قَالُوْا لَقَدْ عَلِمْتَ مَا لَنَا فِيْ بَنٰتِكَ مِنْ حَقٍّۚ وَاِنَّكَ لَتَعْلَمُ مَا نُرِيْدُ
Qālū laqad ‘alimta mā lanā fī banātika min ḥaqq(in), wa innaka lata‘lamu mā nurīd(u).
Mereka menjawab, “Sungguh, engkau pasti tahu bahwa kami tidak mempunyai keinginan (syahwat) terhadap putri-putrimu dan engkau tentu mengetahui apa yang (sebenarnya) kami inginkan.”
Mendengar seruan Nabi Lut agar menjadikan perempuan sebagai istri, mereka menjawab, “Sesungguhnya engkau pasti tahu bahwa sejak dahulu hingga sekarang, kami tidak mempunyai keinginan atau ketertarikan terhadap putri-putrimu yang ada di negeri ini yang sudah kami kenal; dan engkau tentu mengetahui apa yang sebenarnya kami kehendaki untuk menyalurkan nafsu?” Kami hanya menginginkan lelaki, bukan perempuan. Karena itu, janganlah kauminta kami menikahi perempuan!
Mereka menjawab, “Sesungguhnya kamu sejak dahulu sudah tahu bahwa kami sama sekali tidak mempunyai hasrat untuk mengawini anak-anak perempuanmu itu dan anak-anak perempuan kaummu. Oleh karena itu, janganlah kamu mencoba untuk memalingkan perhatian kami dari pemuda-pemuda itu dengan menyodorkan anak-anak perempuanmu, karena kamu tentu telah mengetahui apa yang sebenarnya kami inginkan.”
Ruknin Syadīd رُكْـنٍ شَدِيْدٍ (Hūd/11: 80)

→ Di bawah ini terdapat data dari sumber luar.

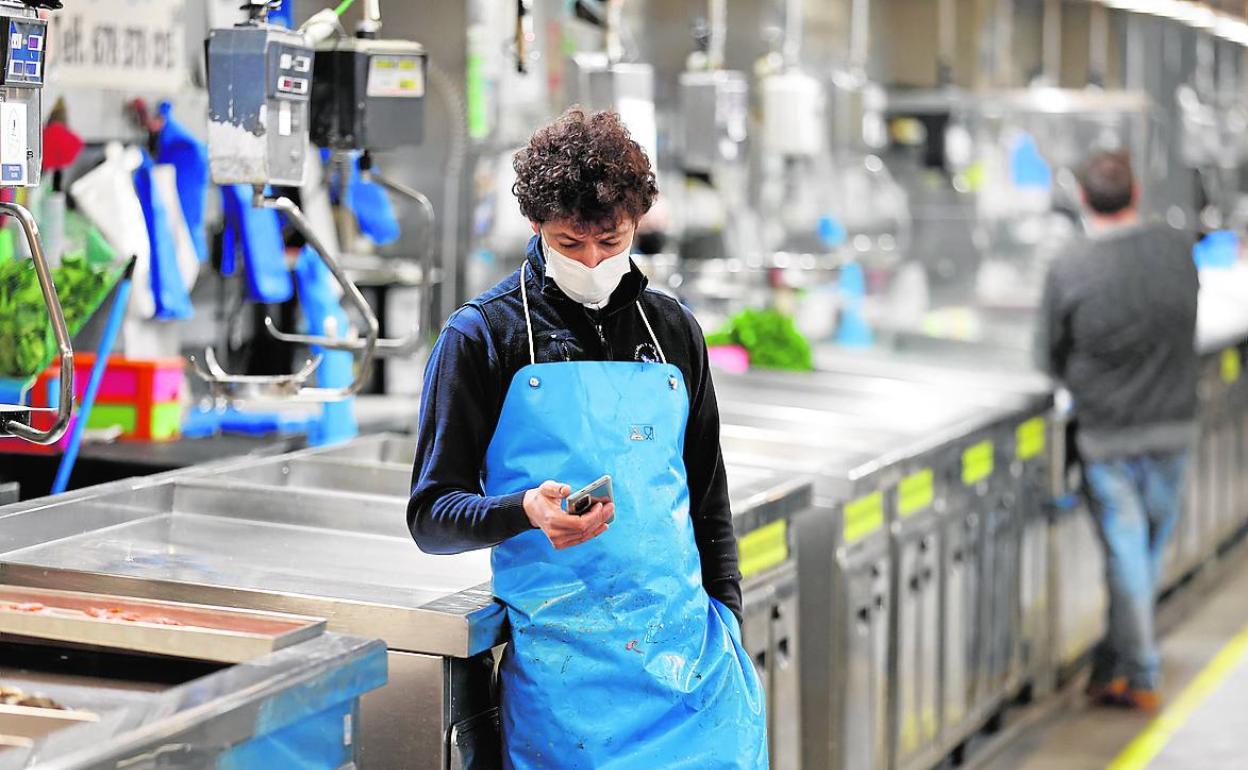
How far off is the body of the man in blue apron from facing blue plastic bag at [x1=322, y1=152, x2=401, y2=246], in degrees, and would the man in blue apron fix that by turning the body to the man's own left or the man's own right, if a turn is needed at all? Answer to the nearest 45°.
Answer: approximately 180°

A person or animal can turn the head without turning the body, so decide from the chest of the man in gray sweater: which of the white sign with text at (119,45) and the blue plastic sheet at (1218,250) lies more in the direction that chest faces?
the blue plastic sheet

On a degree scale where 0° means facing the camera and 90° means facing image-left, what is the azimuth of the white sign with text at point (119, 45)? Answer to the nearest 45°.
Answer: approximately 0°

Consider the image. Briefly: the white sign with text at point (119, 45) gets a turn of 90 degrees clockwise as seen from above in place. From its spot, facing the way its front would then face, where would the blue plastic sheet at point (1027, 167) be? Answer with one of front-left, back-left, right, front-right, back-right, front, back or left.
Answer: back-right

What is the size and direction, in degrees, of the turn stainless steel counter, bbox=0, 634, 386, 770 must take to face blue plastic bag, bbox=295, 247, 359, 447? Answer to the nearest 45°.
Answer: approximately 135° to its left

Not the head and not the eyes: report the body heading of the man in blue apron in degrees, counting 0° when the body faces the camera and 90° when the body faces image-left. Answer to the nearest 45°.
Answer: approximately 0°

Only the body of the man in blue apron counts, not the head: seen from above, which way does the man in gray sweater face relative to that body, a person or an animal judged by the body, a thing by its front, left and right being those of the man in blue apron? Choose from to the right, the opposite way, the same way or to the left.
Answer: the opposite way

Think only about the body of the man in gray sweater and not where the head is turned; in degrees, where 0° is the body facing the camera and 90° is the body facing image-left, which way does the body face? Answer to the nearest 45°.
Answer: approximately 180°

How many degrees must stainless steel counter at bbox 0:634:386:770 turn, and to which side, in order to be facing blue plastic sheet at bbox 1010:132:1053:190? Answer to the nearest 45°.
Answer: approximately 90° to its left
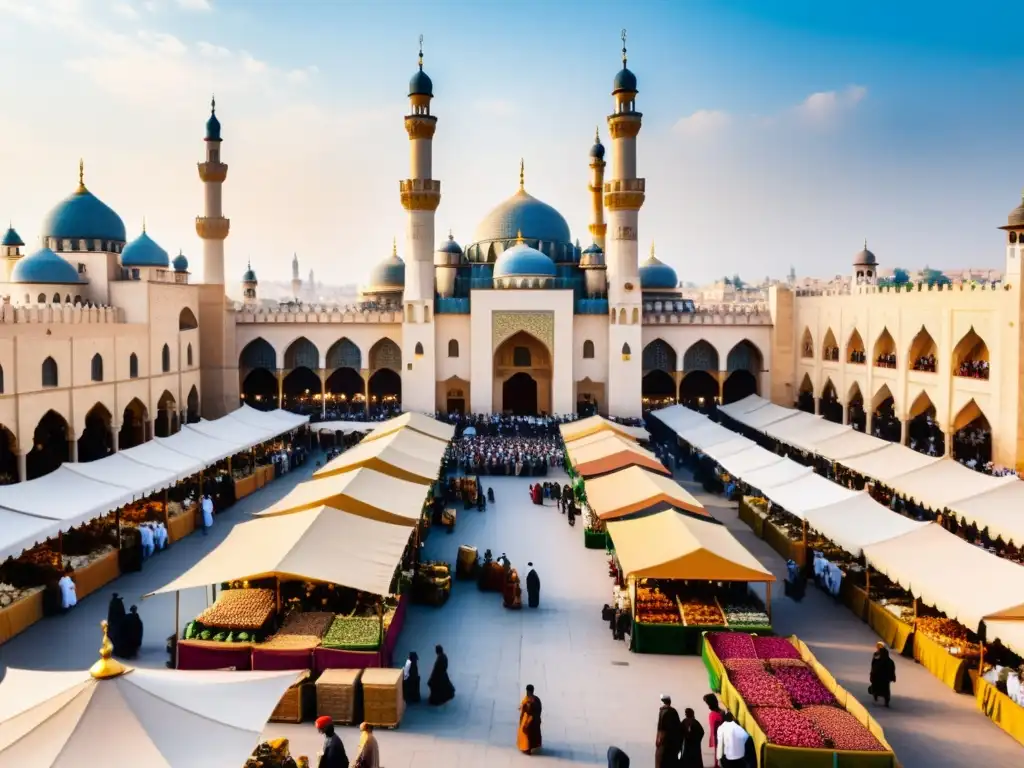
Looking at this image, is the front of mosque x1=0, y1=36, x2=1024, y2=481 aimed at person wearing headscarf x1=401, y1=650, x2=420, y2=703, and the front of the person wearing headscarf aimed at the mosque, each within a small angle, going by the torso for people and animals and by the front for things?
yes

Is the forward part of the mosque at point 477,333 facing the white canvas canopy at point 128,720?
yes

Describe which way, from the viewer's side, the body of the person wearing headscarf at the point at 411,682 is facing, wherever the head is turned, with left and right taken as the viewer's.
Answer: facing away from the viewer

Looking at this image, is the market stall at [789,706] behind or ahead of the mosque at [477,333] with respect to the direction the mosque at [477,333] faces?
ahead

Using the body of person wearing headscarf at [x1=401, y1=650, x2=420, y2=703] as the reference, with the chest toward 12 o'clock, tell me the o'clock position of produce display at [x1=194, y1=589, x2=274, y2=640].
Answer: The produce display is roughly at 1 o'clock from the person wearing headscarf.

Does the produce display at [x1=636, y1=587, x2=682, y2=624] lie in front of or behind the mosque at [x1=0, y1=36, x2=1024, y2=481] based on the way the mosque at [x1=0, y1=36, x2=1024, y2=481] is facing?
in front

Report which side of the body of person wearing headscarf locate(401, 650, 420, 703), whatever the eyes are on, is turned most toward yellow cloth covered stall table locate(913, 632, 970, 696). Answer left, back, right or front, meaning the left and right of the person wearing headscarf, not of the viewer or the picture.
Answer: back

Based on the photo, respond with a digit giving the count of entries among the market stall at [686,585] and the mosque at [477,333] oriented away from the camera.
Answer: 0

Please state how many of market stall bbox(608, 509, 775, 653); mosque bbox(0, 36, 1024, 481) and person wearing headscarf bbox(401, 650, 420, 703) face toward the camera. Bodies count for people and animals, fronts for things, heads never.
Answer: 2

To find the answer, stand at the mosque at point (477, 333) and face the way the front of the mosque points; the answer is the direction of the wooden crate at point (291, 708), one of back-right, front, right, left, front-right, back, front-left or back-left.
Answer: front

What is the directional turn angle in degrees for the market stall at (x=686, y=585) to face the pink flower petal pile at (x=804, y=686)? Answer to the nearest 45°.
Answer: approximately 45° to its left

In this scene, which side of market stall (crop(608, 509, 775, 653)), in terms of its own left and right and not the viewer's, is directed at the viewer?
front

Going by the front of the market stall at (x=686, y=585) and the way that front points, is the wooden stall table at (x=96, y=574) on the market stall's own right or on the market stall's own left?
on the market stall's own right

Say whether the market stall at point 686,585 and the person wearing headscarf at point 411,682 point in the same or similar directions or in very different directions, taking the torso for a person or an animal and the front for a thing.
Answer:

Rukn terambil dari kata rakana - yarkunu yang berarti sesuatu yang berada di samping untuk dijadikan sandaran kekuatan. Dalam ibadah ada rukun-rukun yang wajib dilaksanakan sebagai kekuatan sah dan tidaknya ibadah yang dilakukan seseorang. Dengan demikian, rukn adalah ungkapan untuk menyatakan sesuatu yang menjadi kekuatan baik berupa benda, kelompok, atau tata cara tertentu. Syadīd adalah sifat dari rukn yang berarti kuat. Dalam ayat ini dijelaskan ungkapan Nabi Lut dalam menghadapi kemungkaran kaumnya dengan mengatakan, “Seandainya aku mempunyai kekuatan dan daya kemampuan untuk menghalangi kamu, atau seandainya aku dapat menjumpai sekumpulan orang-orang yang kuat yang dapat menolong aku dari kejahatan kamu, tentulah akan aku lakukan.”